Hammersmith and Fulham, London
£650 - £800 per day + +ir35 uplift towards NI/Hol
4 months ago
1 year +
Our Global Enterprise Media Client is looking for a highly experienced SPLUNK subject matter expert / Sr. Splunk Systems Reliability Engineer who has extensive experience designing building and deploying Splunk for large enterprise environments (tens of Terabytes per day). This role is based on site in West London.
This role will be the EMEA member of a small specialist globally distributed team that will be responsible for designing, building, deploying a next generation centralised Splunk platform for the whole enterprise across the Globe. The platform will be using the latest and greatest tools to extract infrastructure data from a vast variety of systems across the globe and transform this infrastructure data into insight for business decision making and automation purposes. This is not any old data from any old business, this is working for a world leader with exciting businesses and digital consumer facing products including streaming media platforms, ecommerce, theme parks, TV and Film entertainment.
-You will need to be a SME in the Splunk platform including Solution Design, Build, Deployment and management with Approx 5-7 years experience in this as this is a Senior role.
-You will need need to identify the platforms and extract data from a huge variety of sources, transform the data into insights and develop the dashboards and understand and interpret the data.
-Expertise with Splunk and modules such as Enterprise Security
-Expertise with large-scale Splunk environments (multiple tens of TBs/day of ingest)
-This SRE is expected to have experience running large-scale Splunk environment in the tens of terabytes per day of ingest with experience using the Enterprise Security module.
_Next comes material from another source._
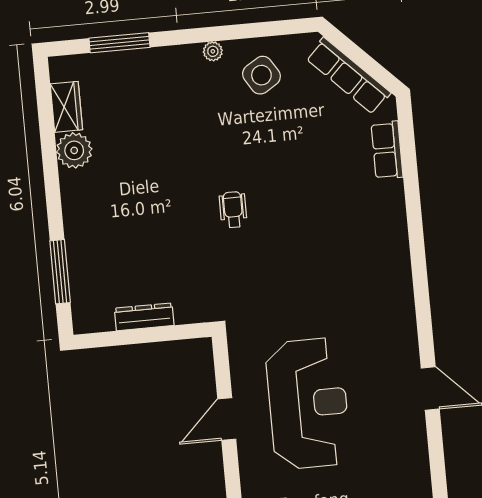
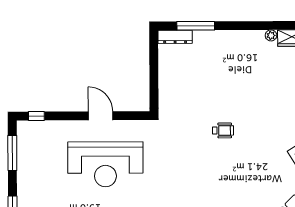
plant: (74, 150) -> (271, 35), width x0.53, depth x0.53
dresser: (144, 317) -> (175, 37), moved, turned 90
The Sr SRE is also expected to have expert level systems administration skills in Linux and Windows platforms, and must have experience with software development (e.g. Python, Go, Java), automation experience (Chef, Terraform, Cloud Formation), cloud hosting (AWS, GCP & Azure), and the DevOps team culture.
The Splunk Systems Reliability Engineering (SRE) team helps elevate SRE practices within the enterprise keeping Splunk available and performing within our SLAs. Additionally, this SRE will be promoting and onboarding new technologies that work in conjunction with Splunk, solving complex automation and scaling issues with the companies next generation Splunk environment.
-Bachelor of Science degree (ideally Masters) in, computer science or related field or equivalent experience in technical operations and software engineering
Other skills you will need or use include:
-Expertise in multiple scripting languages and advanced skills in programming languages (e.g. Go, Python, Ruby, Dart, Node, Java, others alike) with ability to build test coverage for all software being developed.
-Systems administration skills on Linux and Windows platforms
-Networking skills and protocols (e.g. HTTP, TLS, SSH, DNS)
-Experience with Source Control Management systems (e.g. Git)
-Expertise in public and private cloud hosting services (AWS, Google Cloud, Azure)
-Proficient with data technologies (e.g. NoSQL, MySQL, MongoDB, Redis, Elastic) including being able to perform basic setup, configuration, and troubleshooting.
-Able to implement existing base standards for new systems and/or applications for all of the following:
-Site/Systems monitoring and instrumentation
-Application monitoring and instrumentation
-System monitoring and instrumentation
-Resilience, performance & Telemetry data
-Able to diagnose simple to complex system and process problems.
-Able to perform and provide in depth analysis on load test runs against a moderately complex system.
-Demonstrate exceptional troubleshooting methodology, including the ability to author and instruct new methodologies to the SRE team.
-Independently resolve moderately to highly complex system and application incidents.
-Able to identify and propose system and application fixes for performance bottlenecks.
-Able to evaluate new application requirements for capacity and run-time best practices.
-Able to evaluate new system and/or infrastructure solutions for technical feasibility against known requirements and standards.
-Effective at dealing with change: Able to transition in role or handle a significant modification or technology with minimal ramp-up time and with very little guidance.
Systems Reliability Engineers use a software engineering approach to architect, design, automate, monitor, and build applications at scale. This includes operating and engineering software with close business segment alignment to deliver platforms through efficient, effective and resilient architectures. SREs are talented engineers that are focused on improving quality through a data driven approach: instrumentation, automation, and functional/unit testing.
This role will be inside ir35 but the rate would have an additional uplift towards Company NI/Holiday.